Written task: Exact copy, pictures excluded: please retype the lines from the start of the material through the line containing "In the past, this", both ends included, and nothing more.

Data provided:
==================================================
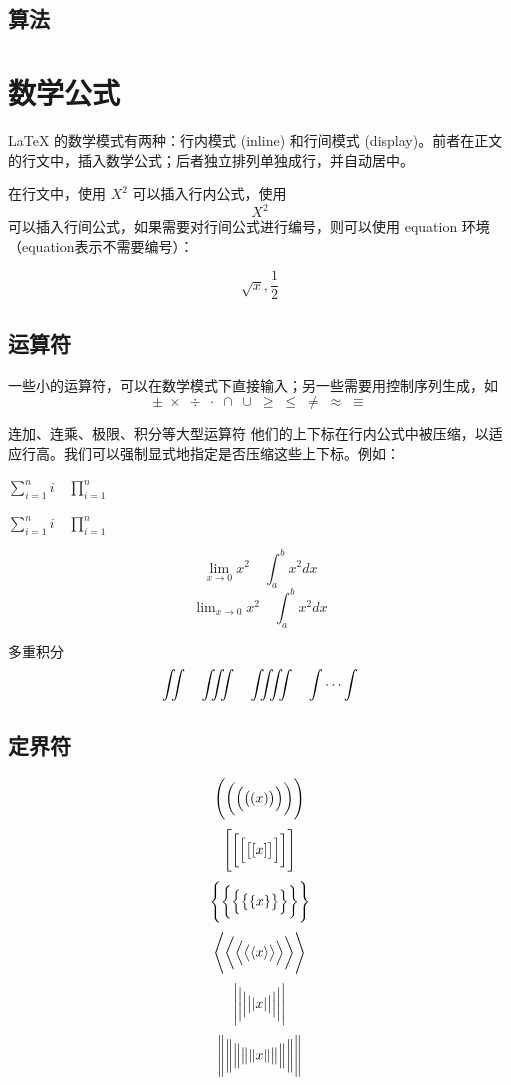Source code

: \subsection{算法}

\section{数学公式}

LaTeX 的数学模式有两种：行内模式 (inline) 和行间模式 (display)。前者在正文的行文中，插入数学公式；后者独立排列单独成行，并自动居中。

在行文中，使用 $ X^2 $ 可以插入行内公式，使用 \[ X^2 \] 可以插入行间公式，如果需要对行间公式进行编号，则可以使用 equation 环境（equation表示不需要编号）：

\begin{equation}
\sqrt{x}, \frac{1}{2}
\end{equation}

\subsection{运算符} 

一些小的运算符，可以在数学模式下直接输入；另一些需要用控制序列生成，如
\[ \pm\; \times \; \div\; \cdot\; \cap\; \cup\;
\geq\; \leq\; \neq\; \approx \; \equiv \]

连加、连乘、极限、积分等大型运算符 %
他们的上下标在行内公式中被压缩，以适应行高。我们可以强制显式地指定是否压缩这些上下标。例如：

$ \sum_{i=1}^n i\quad \prod_{i=1}^n $ 

$ \sum\limits _{i=1}^n i\quad \prod\limits _{i=1}^n $

\[ \lim_{x\to0}x^2 \quad \int_a^b x^2 dx \]
\[ \lim\nolimits _{x\to0}x^2\quad \int\nolimits_a^b x^2 dx \]

多重积分
\[ \iint\quad \iiint\quad \iiiint\quad \idotsint \]

\subsection{定界符}

\[ \Biggl(\biggl(\Bigl(\bigl((x)\bigr)\Bigr)\biggr)\Biggr) \]
\[ \Biggl[\biggl[\Bigl[\bigl[[x]\bigr]\Bigr]\biggr]\Biggr] \]
\[ \Biggl \{\biggl \{\Bigl \{\bigl \{\{x\}\bigr \}\Bigr \}\biggr \}\Biggr\} \]
\[ \Biggl\langle\biggl\langle\Bigl\langle\bigl\langle\langle x
\rangle\bigr\rangle\Bigr\rangle\biggr\rangle\Biggr\rangle \]
\[ \Biggl\lvert\biggl\lvert\Bigl\lvert\bigl\lvert\lvert x
\rvert\bigr\rvert\Bigr\rvert\biggr\rvert\Biggr\rvert \]
\[ \Biggl\lVert\biggl\lVert\Bigl\lVert\bigl\lVert\lVert x
\rVert\bigr\rVert\Bigr\rVert\biggr\rVert\Biggr\rVert \]

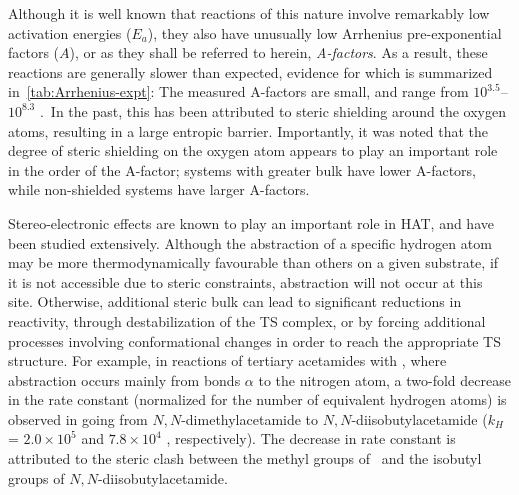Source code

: 
Although it is well known that reactions of this nature involve remarkably low activation energies ($E_a$),\cite{Lucarini1996, Mahoney1970a, Mahoney1975, Korcek1972} they also have unusually low Arrhenius pre-exponential factors ($A$), or as they shall be referred to herein, \emph{A-factors}. As a result, these reactions are generally slower than expected, evidence for which is summarized in~\ref{tab:Arrhenius-expt}: The measured A-factors are small, and range from $10^{3.5}$--$10^{8.3}$ \Ms.\
In the past, this has been attributed to steric shielding around the oxygen atoms, resulting in a large entropic barrier.\cite{DiLabio2005} Importantly, it was noted that the degree of steric shielding on the oxygen atom appears to play an important role in the order of the A-factor; systems with greater bulk have lower A-factors, while non-shielded systems have larger A-factors.

Stereo-electronic effects are known to play an important role in HAT, and have been studied extensively.\cite{Finn2004, Salamone2011, Pischel2001, Griller1981, Bietti2011, Salamone2012, Malatesta1982, Salamone2014} Although the abstraction of a specific hydrogen atom may be more thermodynamically favourable than others on a given substrate, if it is not accessible due to steric constraints, abstraction will not occur at this site. Otherwise, additional steric bulk can lead to significant reductions in reactivity, through destabilization of the TS complex, or by forcing additional processes involving conformational changes in order to reach the appropriate TS structure. For example, in reactions of tertiary acetamides with \cumo,\cite{Salamone2014} where abstraction occurs mainly from  bonds $\alpha$ to the nitrogen atom, a two-fold decrease in the rate constant (normalized for the number of equivalent hydrogen atoms) is observed in going from $N,N$-dimethylacetamide to $N,N$-diisobutylacetamide ($k_H$ = $2.0 \times 10^5$ and $7.8 \times 10^4$ \Ms, respectively). The decrease in rate constant is attributed to the steric clash between the methyl groups of \cumo\ and the isobutyl groups of $N,N$-diisobutylacetamide.

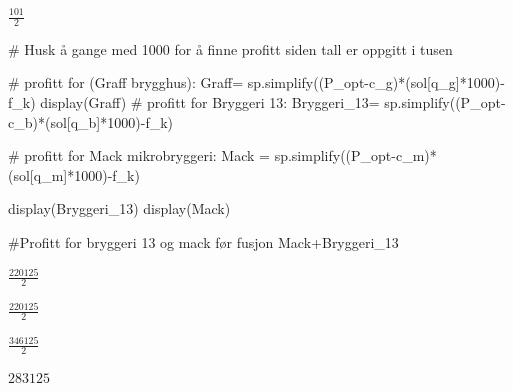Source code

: \documentclass[
  12pt,
  a4paper,
  DIV=11,
  numbers=noendperiod]{scrartcl}
\newenvironment{Shaded}{\begin{snugshade}}{\end{snugshade}}
\newcommand{\CommentTok}[1]{\textcolor[rgb]{0.37,0.37,0.37}{#1}}
\newcommand{\DecValTok}[1]{\textcolor[rgb]{0.68,0.00,0.00}{#1}}
\newcommand{\NormalTok}[1]{\textcolor[rgb]{0.00,0.23,0.31}{#1}}
\newcommand{\OperatorTok}[1]{\textcolor[rgb]{0.37,0.37,0.37}{#1}}
\begin{document}
$\displaystyle \frac{101}{2}$

\begin{Shaded}
\begin{Highlighting}[]
\CommentTok{\# Husk å gange med 1000 for å finne profitt siden tall er oppgitt i tusen}

\CommentTok{\# profitt for (Graff brygghus):}
\NormalTok{Graff}\OperatorTok{=}\NormalTok{ sp.simplify((P\_opt}\OperatorTok{{-}}\NormalTok{c\_g)}\OperatorTok{*}\NormalTok{(sol[q\_g]}\OperatorTok{*}\DecValTok{1000}\NormalTok{)}\OperatorTok{{-}}\NormalTok{f\_k)}
\NormalTok{display(Graff)}
\CommentTok{\# profitt for Bryggeri 13:}
\NormalTok{Bryggeri\_13}\OperatorTok{=}\NormalTok{ sp.simplify((P\_opt}\OperatorTok{{-}}\NormalTok{c\_b)}\OperatorTok{*}\NormalTok{(sol[q\_b]}\OperatorTok{*}\DecValTok{1000}\NormalTok{)}\OperatorTok{{-}}\NormalTok{f\_k)}

\CommentTok{\# profitt for Mack mikrobryggeri:}
\NormalTok{Mack }\OperatorTok{=}\NormalTok{ sp.simplify((P\_opt}\OperatorTok{{-}}\NormalTok{c\_m)}\OperatorTok{*}\NormalTok{(sol[q\_m]}\OperatorTok{*}\DecValTok{1000}\NormalTok{)}\OperatorTok{{-}}\NormalTok{f\_k)}

\NormalTok{display(Bryggeri\_13)}
\NormalTok{display(Mack)}

\CommentTok{\#Profitt for bryggeri 13 og mack før fusjon}
\NormalTok{Mack}\OperatorTok{+}\NormalTok{Bryggeri\_13}
\end{Highlighting}
\end{Shaded}

$\displaystyle \frac{220125}{2}$

$\displaystyle \frac{220125}{2}$

$\displaystyle \frac{346125}{2}$

$\displaystyle 283125$
\end{document}
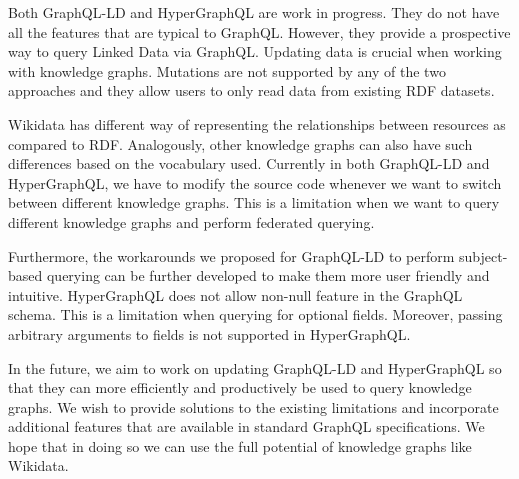 Both GraphQL-LD and HyperGraphQL are work in progress. They do not have all the features that are typical to GraphQL. However, they provide a prospective way to query Linked Data via GraphQL. Updating data is crucial when working with knowledge graphs. Mutations are not supported by any of the two approaches and they allow users to only read data from existing RDF datasets. 

Wikidata has different way of representing the relationships between resources as compared to RDF. Analogously, other knowledge graphs can also have such differences based on the vocabulary used. Currently in both GraphQL-LD and HyperGraphQL, we have to modify the source code whenever we want to switch between different knowledge graphs. This is a limitation when we want to query different knowledge graphs and perform federated querying.

Furthermore, the workarounds we proposed for GraphQL-LD to perform subject-based querying can be further developed to make them more user friendly and intuitive. HyperGraphQL does not allow non-null feature in the GraphQL schema. This is a limitation when querying for optional fields. Moreover, passing arbitrary arguments to fields is not supported in HyperGraphQL. 

In the future, we aim to work on updating GraphQL-LD and HyperGraphQL so that they can more efficiently and productively be used to query knowledge graphs. We wish to provide solutions to the existing limitations and incorporate additional features that are available in standard GraphQL specifications. We hope that in doing so we can use the full potential of knowledge graphs like Wikidata. 
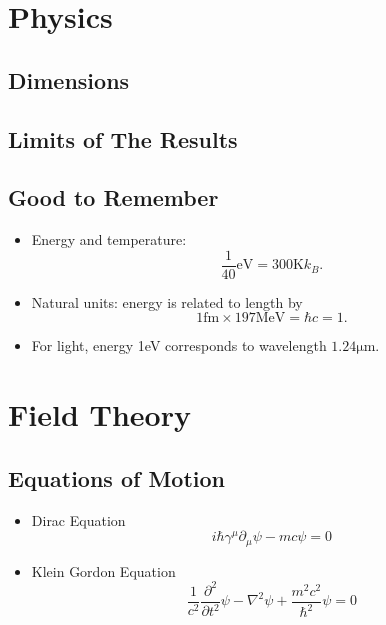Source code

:\documentclass{sciposter}
\begin{document}
\begin{multicols}{3}


\section{Physics}

\subsection{Dimensions}



\subsection{Limits of The Results}


\subsection{Good to Remember}

\begin{itemize}
\item Energy and temperature: \begin{equation}
\frac{1}{40}\mathrm{eV} = 300\mathrm{K} k_B .
\end{equation}
\item Natural units: energy is related to length by
\begin{equation}
1\mathrm{fm}\times 197\mathrm{MeV}=\hbar c = 1.
\end{equation}
\item For light, energy 1eV corresponds to wavelength $1.24\mathrm{\mu m}$.
\end{itemize}





\section{Field Theory}


\subsection{Equations of Motion}

\begin{itemize}
\item Dirac Equation
\begin{equation}
i\hbar \gamma^\mu \partial_\mu \psi - m c \psi = 0
\end{equation}
\item Klein Gordon Equation
\begin{equation}
\frac {1}{c^2} \frac{\partial^2}{\partial t^2} \psi - \nabla^2 \psi + \frac {m^2 c^2}{\hbar^2} \psi = 0
\end{equation}
\end{itemize}






\end{multicols}
\end{document}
==================================================
Output of the task:
Source code

: \subsection{算法}

\section{数学公式}

LaTeX 的数学模式有两种：行内模式 (inline) 和行间模式 (display)。前者在正文的行文中，插入数学公式；后者独立排列单独成行，并自动居中。

在行文中，使用 $ X^2 $ 可以插入行内公式，使用 \[ X^2 \] 可以插入行间公式，如果需要对行间公式进行编号，则可以使用 equation 环境（equation表示不需要编号）：

\begin{equation}
\sqrt{x}, \frac{1}{2}
\end{equation}

\subsection{运算符} 

一些小的运算符，可以在数学模式下直接输入；另一些需要用控制序列生成，如
\[ \pm\; \times \; \div\; \cdot\; \cap\; \cup\;
\geq\; \leq\; \neq\; \approx \; \equiv \]

连加、连乘、极限、积分等大型运算符 %
他们的上下标在行内公式中被压缩，以适应行高。我们可以强制显式地指定是否压缩这些上下标。例如：

$ \sum_{i=1}^n i\quad \prod_{i=1}^n $ 

$ \sum\limits _{i=1}^n i\quad \prod\limits _{i=1}^n $

\[ \lim_{x\to0}x^2 \quad \int_a^b x^2 dx \]
\[ \lim\nolimits _{x\to0}x^2\quad \int\nolimits_a^b x^2 dx \]

多重积分
\[ \iint\quad \iiint\quad \iiiint\quad \idotsint \]

\subsection{定界符}

\[ \Biggl(\biggl(\Bigl(\bigl((x)\bigr)\Bigr)\biggr)\Biggr) \]
\[ \Biggl[\biggl[\Bigl[\bigl[[x]\bigr]\Bigr]\biggr]\Biggr] \]
\[ \Biggl \{\biggl \{\Bigl \{\bigl \{\{x\}\bigr \}\Bigr \}\biggr \}\Biggr\} \]
\[ \Biggl\langle\biggl\langle\Bigl\langle\bigl\langle\langle x
\rangle\bigr\rangle\Bigr\rangle\biggr\rangle\Biggr\rangle \]
\[ \Biggl\lvert\biggl\lvert\Bigl\lvert\bigl\lvert\lvert x
\rvert\bigr\rvert\Bigr\rvert\biggr\rvert\Biggr\rvert \]
\[ \Biggl\lVert\biggl\lVert\Bigl\lVert\bigl\lVert\lVert x
\rVert\bigr\rVert\Bigr\rVert\biggr\rVert\Biggr\rVert \]

Source code

: 
Although it is well known that reactions of this nature involve remarkably low activation energies ($E_a$),\cite{Lucarini1996, Mahoney1970a, Mahoney1975, Korcek1972} they also have unusually low Arrhenius pre-exponential factors ($A$), or as they shall be referred to herein, \emph{A-factors}. As a result, these reactions are generally slower than expected, evidence for which is summarized in~\ref{tab:Arrhenius-expt}: The measured A-factors are small, and range from $10^{3.5}$--$10^{8.3}$ \Ms.\
In the past, this has been attributed to steric shielding around the oxygen atoms, resulting in a large entropic barrier.\cite{DiLabio2005} Importantly, it was noted that the degree of steric shielding on the oxygen atom appears to play an important role in the order of the A-factor; systems with greater bulk have lower A-factors, while non-shielded systems have larger A-factors.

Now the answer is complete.